• Task description: Can you set out the lines below as a JSON list of strings, one string per line, with blank lines and the pictures left out?

• Given information:

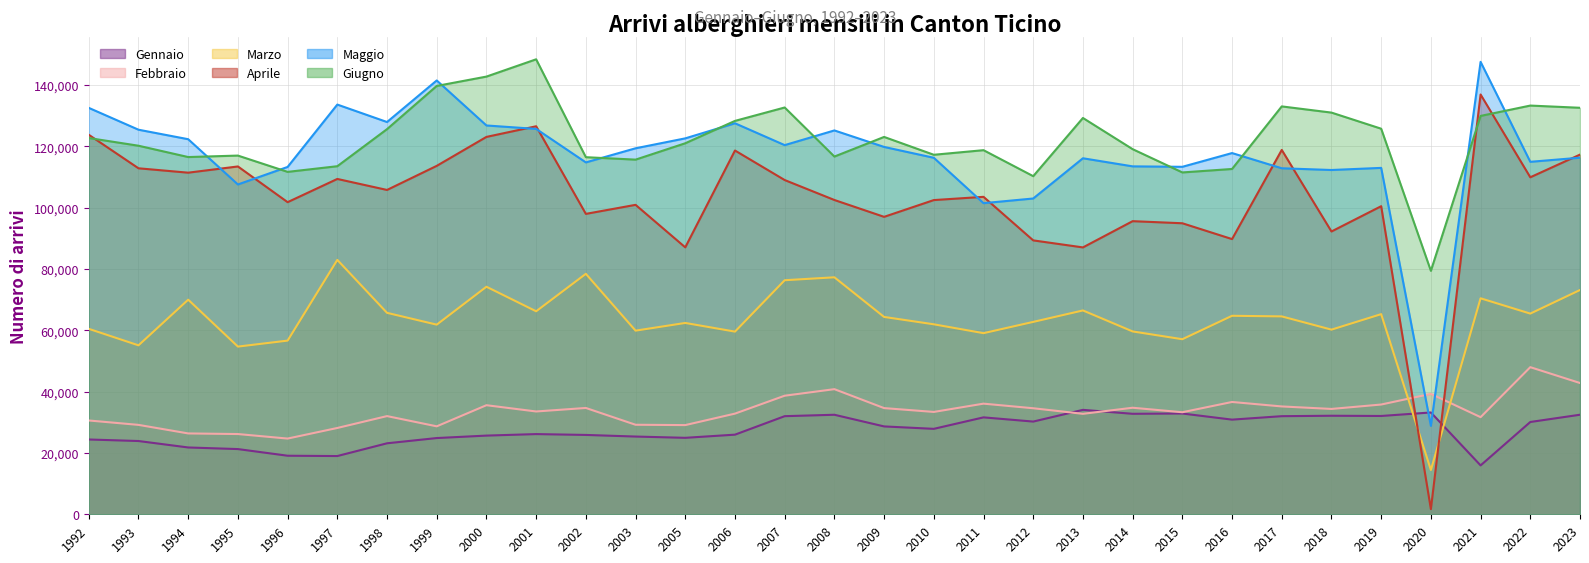

What is the total value across all series at 2019?

472090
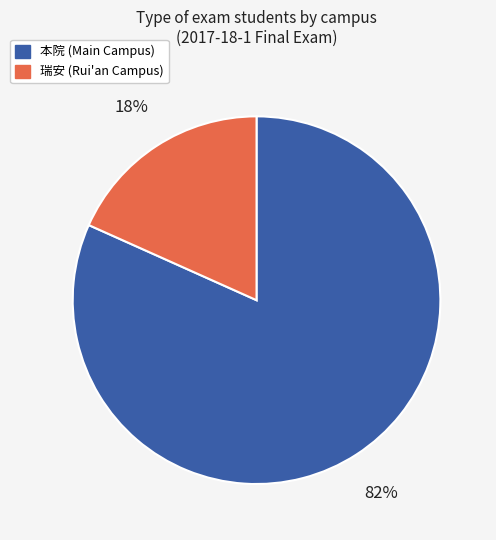

Does any single category account for the majority?

Yes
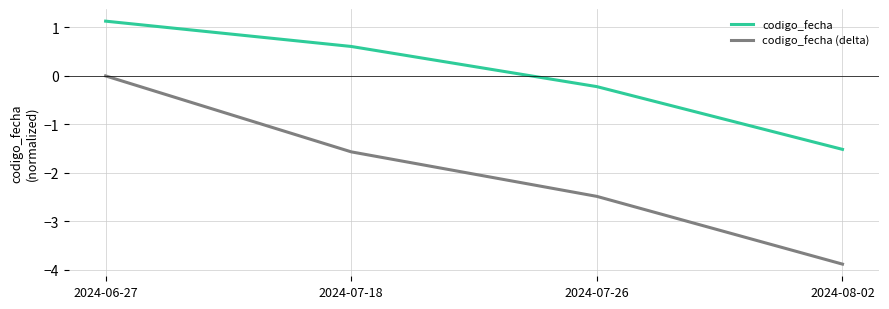

Count the number of categories in the chart.

4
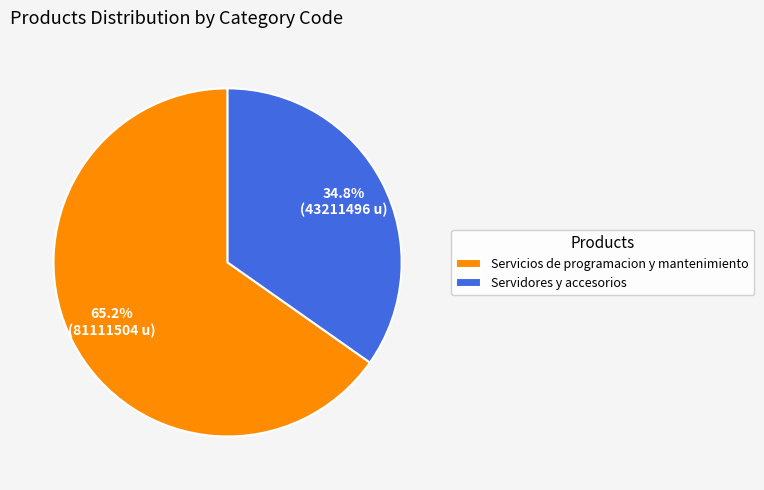

What is the majority slice?

Servicios de programacion y mantenimiento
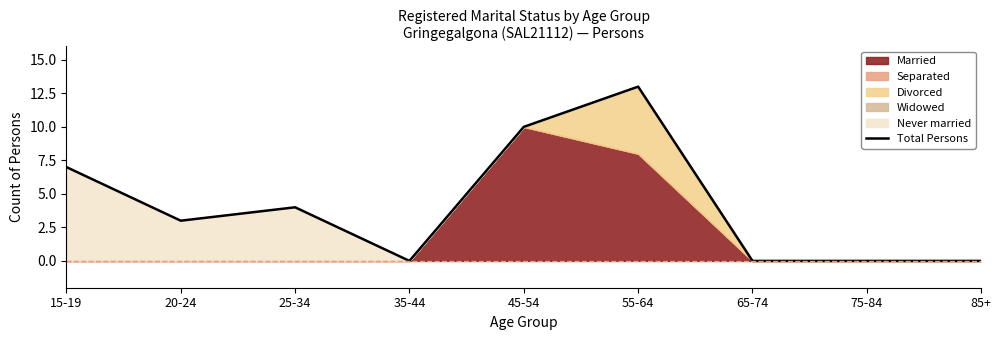

Reading left to right, list all the values displayed in this chart.

15-19=7	20-24=3	25-34=4	35-44=0	45-54=10	55-64=13	65-74=0	75-84=0	85+=0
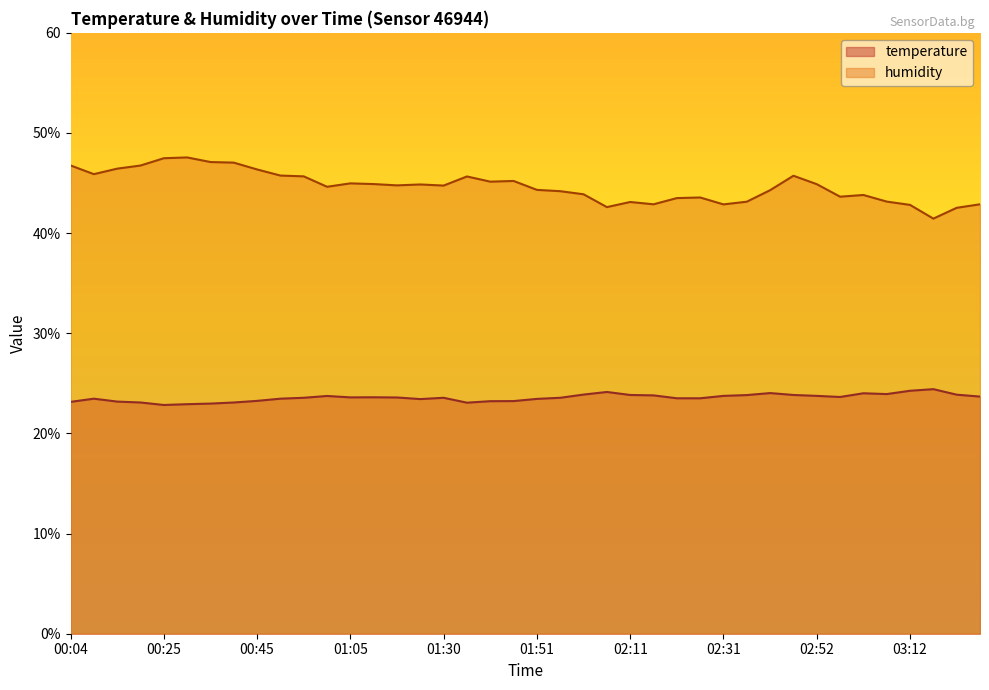

How many categories are shown in the chart?

40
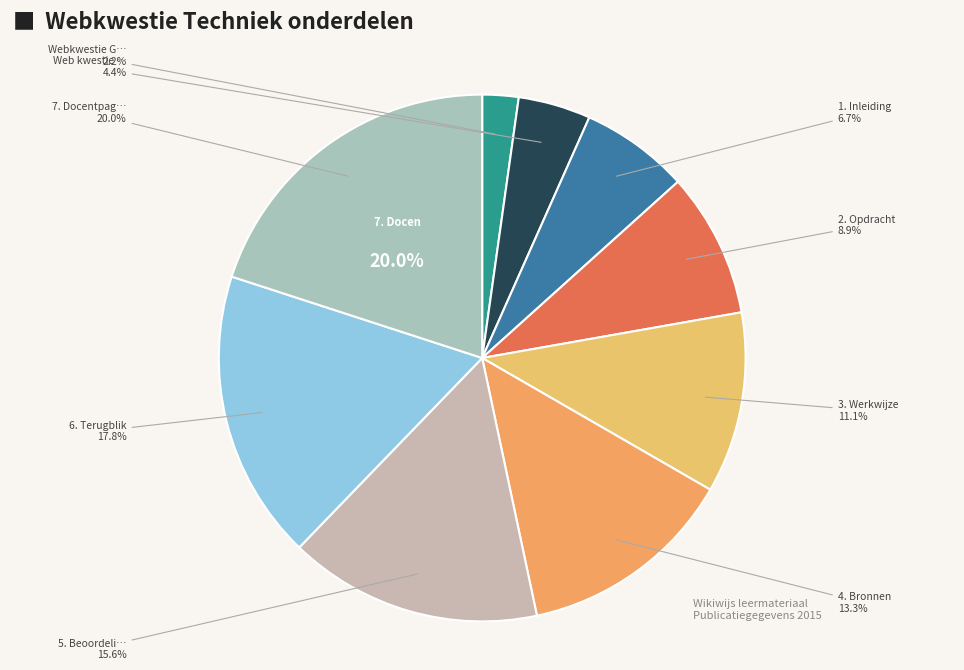

True or false: Webkwestie Geluid accounts for 21% of the total.

False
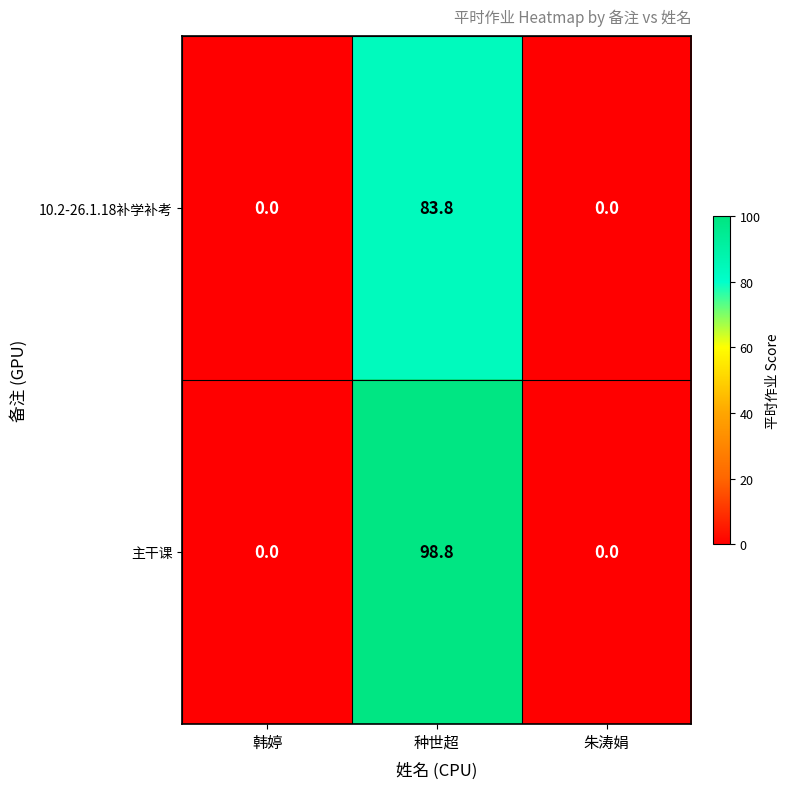

Which series has the largest total across all categories?

主干课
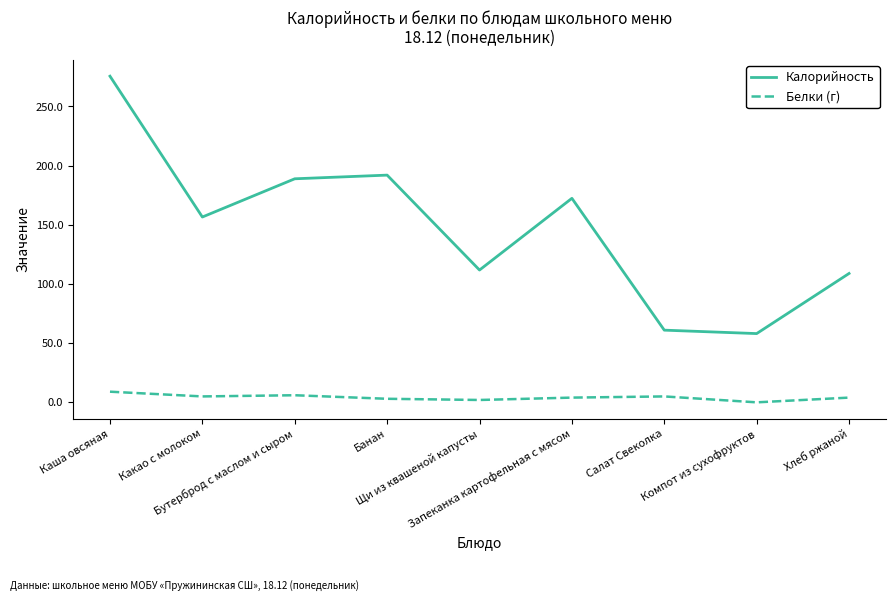

Is this an area chart (filled region under the line)?

No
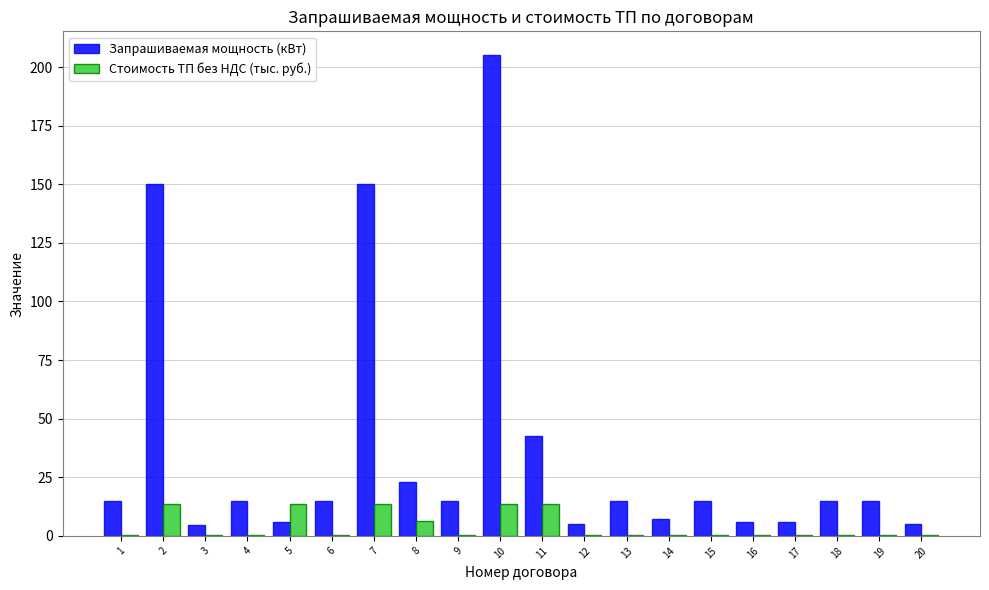

What is the sum of all Запрашиваемая мощность (кВт) values?

730.0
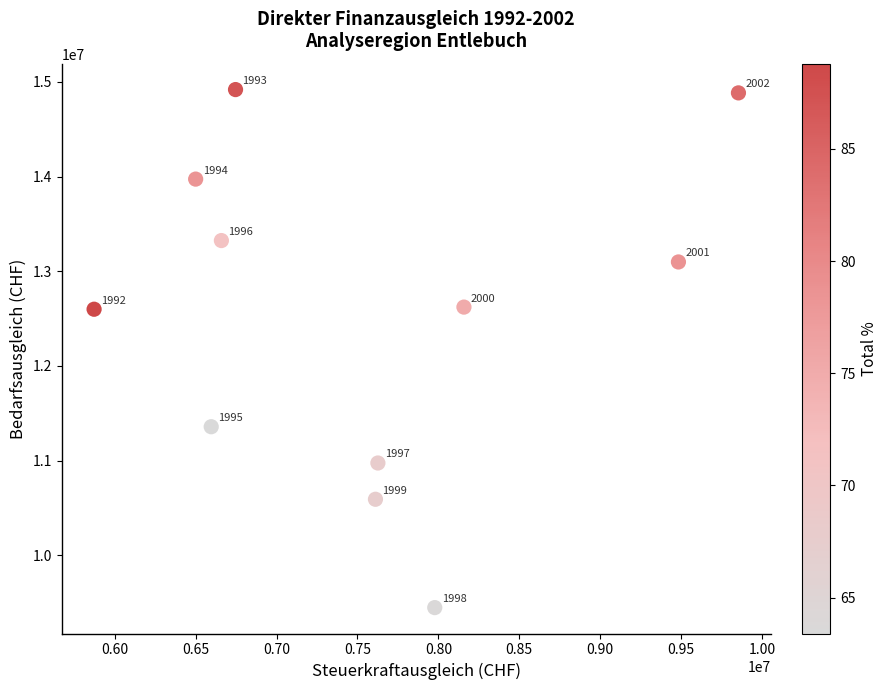

What is the average Y value?

12527054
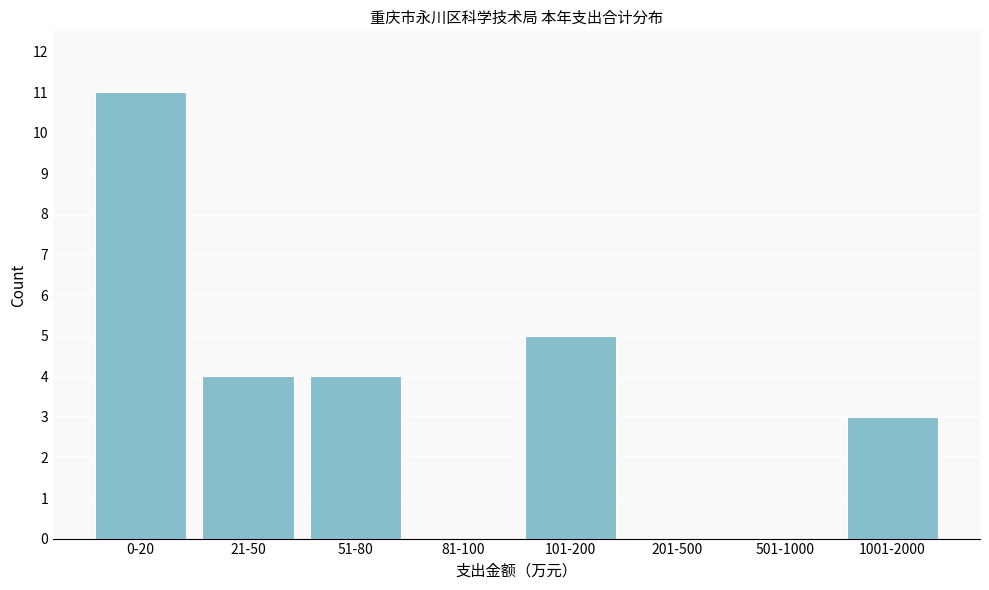

Reading right to left, list all the values displayed in this chart.

1001-2000=3	501-1000=0	201-500=0	101-200=5	81-100=0	51-80=4	21-50=4	0-20=11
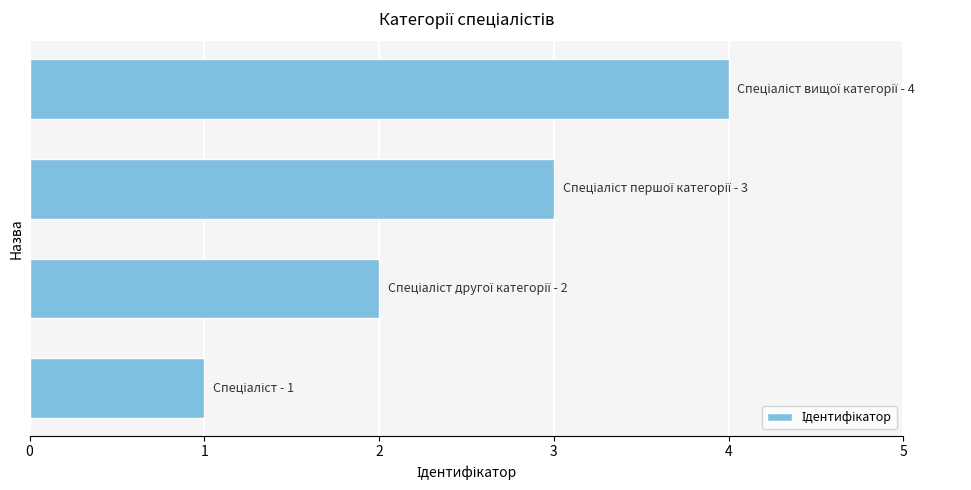

What is the difference between the maximum and minimum values?

3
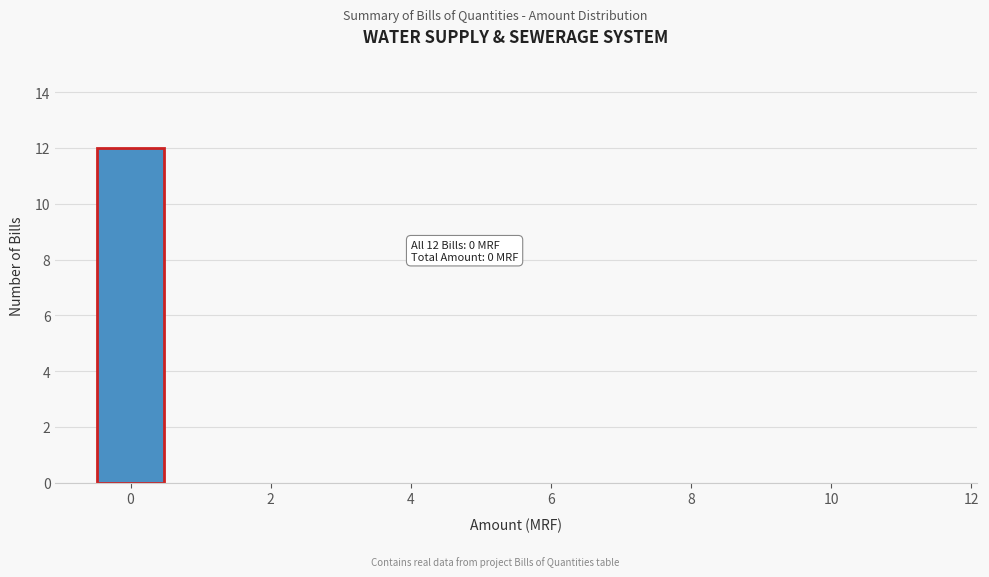

Over which range of the x-axis is the bar tallest?

-0.5 to 0.5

• Final answer:
[
  "What is the total value across all series at 2019?",
  "472090",
  "Does any single category account for the majority?",
  "Yes",
  "Count the number of categories in the chart.",
  "4",
  "What is the majority slice?",
  "Servicios de programacion y mantenimiento",
  "Reading left to right, list all the values displayed in this chart.",
  "15-19=7\t20-24=3\t25-34=4\t35-44=0\t45-54=10\t55-64=13\t65-74=0\t75-84=0\t85+=0",
  "How many categories are shown in the chart?",
  "40",
  "True or false: Webkwestie Geluid accounts for 21% of the total.",
  "False",
  "Which series has the largest total across all categories?",
  "主干课",
  "Is this an area chart (filled region under the line)?",
  "No",
  "What is the sum of all Запрашиваемая мощность (кВт) values?",
  "730.0",
  "What is the average Y value?",
  "12527054",
  "Reading right to left, list all the values displayed in this chart.",
  "1001-2000=3\t501-1000=0\t201-500=0\t101-200=5\t81-100=0\t51-80=4\t21-50=4\t0-20=11",
  "What is the difference between the maximum and minimum values?",
  "3",
  "Over which range of the x-axis is the bar tallest?",
  "-0.5 to 0.5"
]